In the late 1870s the City of Boston undertook a new project to expand the city through the filling of the Back Bay. While this project was being implemented, the Club decided that it would create a new Club House in what was to become the most fashionable area of Boston. It took nearly a decade to raise sufficient funds, but with over five hundred Members by 1880, eventually there was enough to launch a national contest by architects for the new Club House building. The winning plan was submitted by William Ralph Emerson. The Club House was completed in 1882 (see above image).

Once the Club House was opened, it became a national attraction for artists to exhibit. William Merritt Chase, Winslow Homer, John Singer Sargent, Edmund H. Garrett, Frank W. Benson, Edmund Charles Tarbell and virtually every major National and International Artist sent paintings for the many shows. The number of Artist Members was just a quarter or the total membership. The Club became a social outpost for the wealthy Bostonian Art Collectors like Isabella Stewart Gardner. In 1910 the Club refitted the Clubhouse to accommodate dining and sleeping. The membership fees when the Club opened the Club House were $60, but it had increased to almost $800 by 1914 to support the life-style of the new non-Artist Members.

Because there were so few actual artists as club members, there was great resistance for any major change in the artistic taste of the Club. By the early 20th century, artists were returning from Europe, with a totally different idea of Art. They saw the works of Picasso, Cézanne and Matisse. Then came the Boston exhibition in 1913 of the Armory Show, and its influence on the local Boston Art scene threatened the Club with new influences and Art Styles; Modernism, Cubism, Abstract Art.

Nancy Jarzombek describes this eventual conflict in the Club:
"In 1917 (Charles Hovey) Pepper became Director of the Exhibitions Committee, and he put his friends Charles Hopkinson and Harley Perkins on the committee. Together they proceeded to exhibit the work by traditional painters shoulder to shoulder with paintings by more modern artists. In the fall of 1918 Pepper initiated the New England Artists' Series, an annual exhibition of young, little-known but talented artists. Pepper's efforts were applauded by some of Boston's most important critics. The general public thought otherwise.... It couldn't last. In 1928 the Art Club fired the entire Exhibitions Committee. The embroglio involved even the Governor of Massachusetts, Alvan T. Fuller, who was a Member of the Art Club and who placed himself on the new Exhibition Committee."
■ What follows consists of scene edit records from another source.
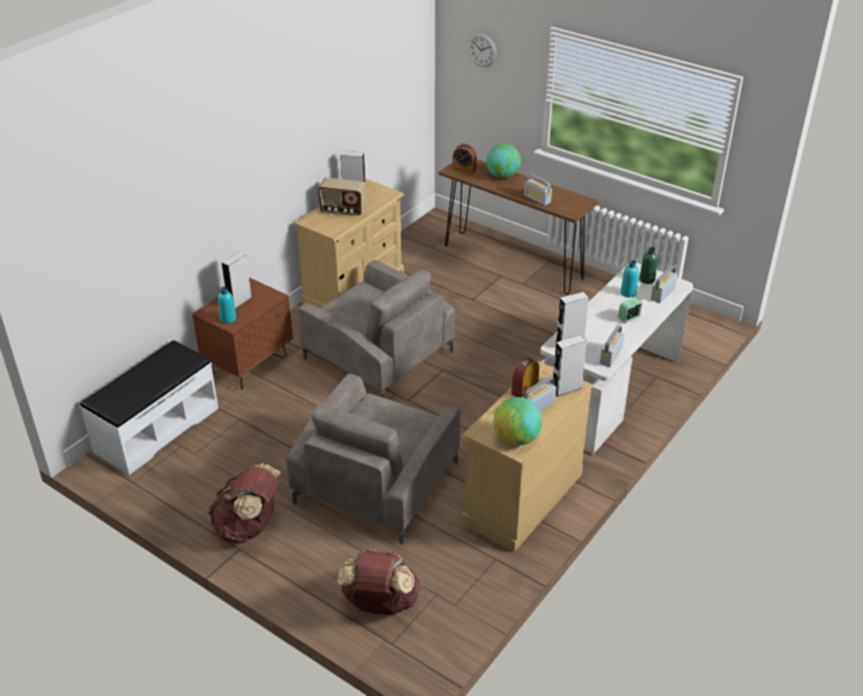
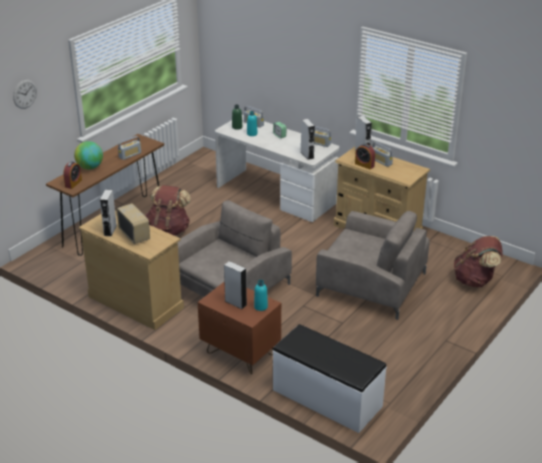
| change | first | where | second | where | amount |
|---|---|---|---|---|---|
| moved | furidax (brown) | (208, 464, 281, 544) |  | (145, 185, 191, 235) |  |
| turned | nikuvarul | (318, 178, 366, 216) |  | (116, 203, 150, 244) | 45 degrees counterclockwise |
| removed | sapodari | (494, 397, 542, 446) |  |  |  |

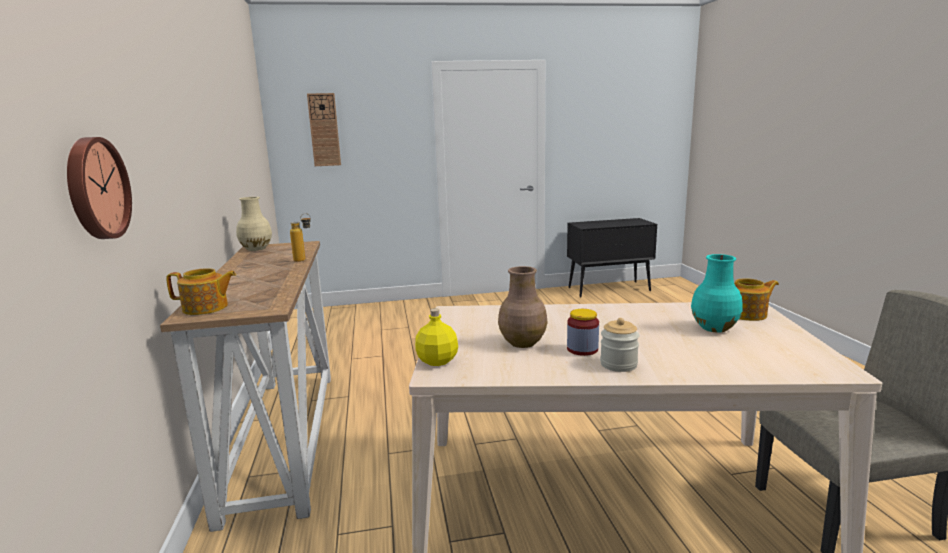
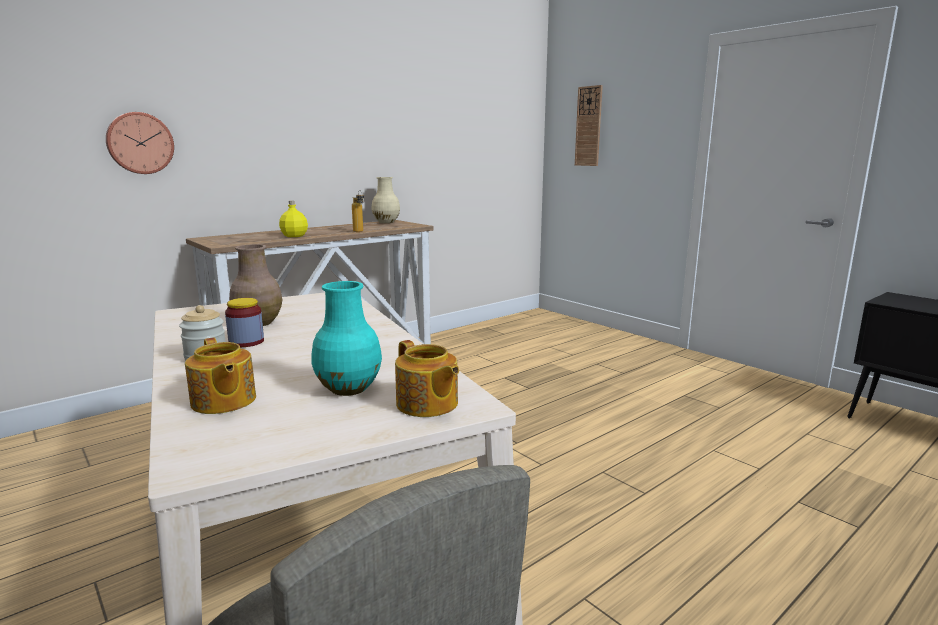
| change | first | where | second | where | amount |
|---|---|---|---|---|---|
| moved | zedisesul | (166, 268, 236, 315) |  | (185, 338, 256, 414) |  |
| moved | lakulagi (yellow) | (415, 308, 458, 366) |  | (279, 201, 308, 237) |  |

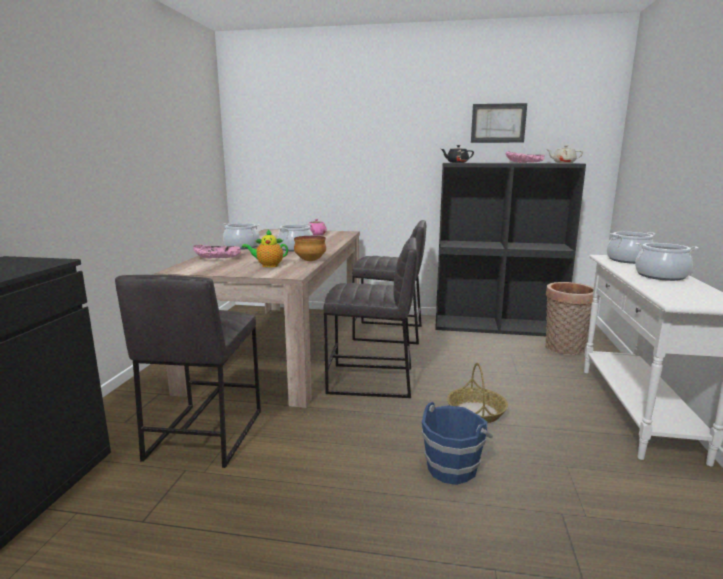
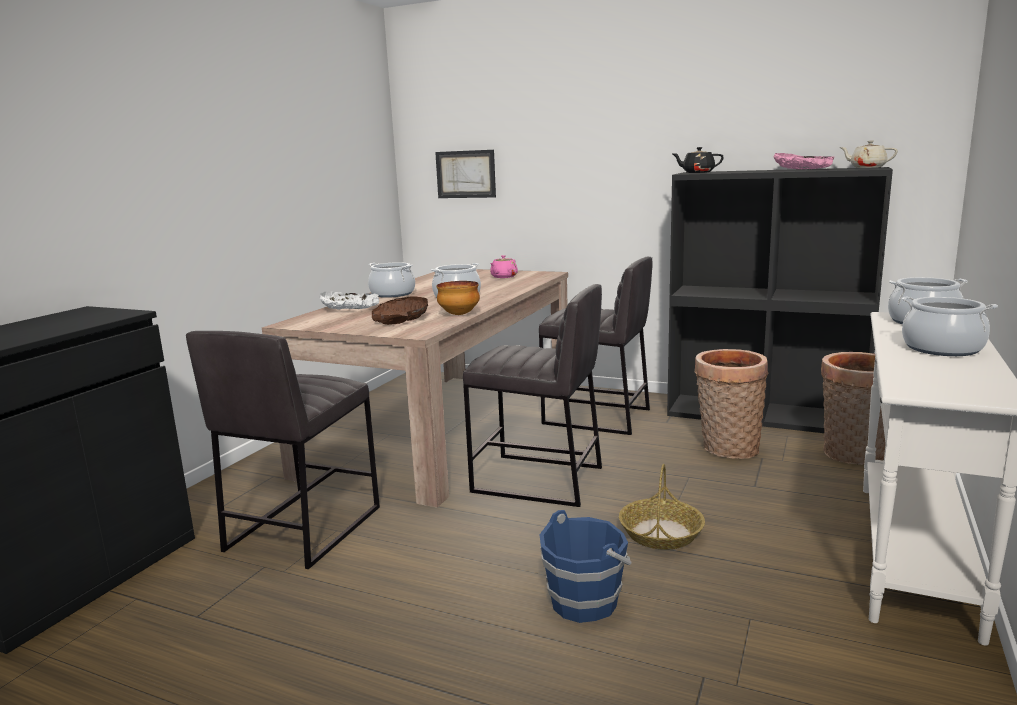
| change | first | where | second | where | amount |
|---|---|---|---|---|---|
| recoloured | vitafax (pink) | (193, 245, 241, 259) | vitafax (white) | (320, 292, 379, 309) |  |
| replaced | zedisesul | (242, 230, 288, 268) | vitafax (brown) | (372, 297, 428, 325) |  |
| moved | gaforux | (471, 103, 527, 143) |  | (435, 150, 496, 198) |  |
| added |  |  | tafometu | (695, 349, 769, 459) |  |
The Boston Art Club floundered through the next two decades as the Great Depression, and World War II and a fall in membership eventually made the need for the large Club House unnecessary. In 1950 the Club House was closed and is now Snowden International School a Boston public school

The remaining members of the Boston Art Club maintained their relationship much like their founders after the American Civil War. They remained connected socially, painted together, and occasionally had exhibitions in their own studios.

With the arrival of a few new artist members, a new president, and the Internet, the Club was able to create a virtual presence on the web. The club membership began to rise to where now there are over 500 active Members. There are no longer periodic exhibitions. The purpose of the club is still to develop the appreciation of art through its Members and also by working nationally with art museums in helping to place paintings in prominent art shows throughout the country.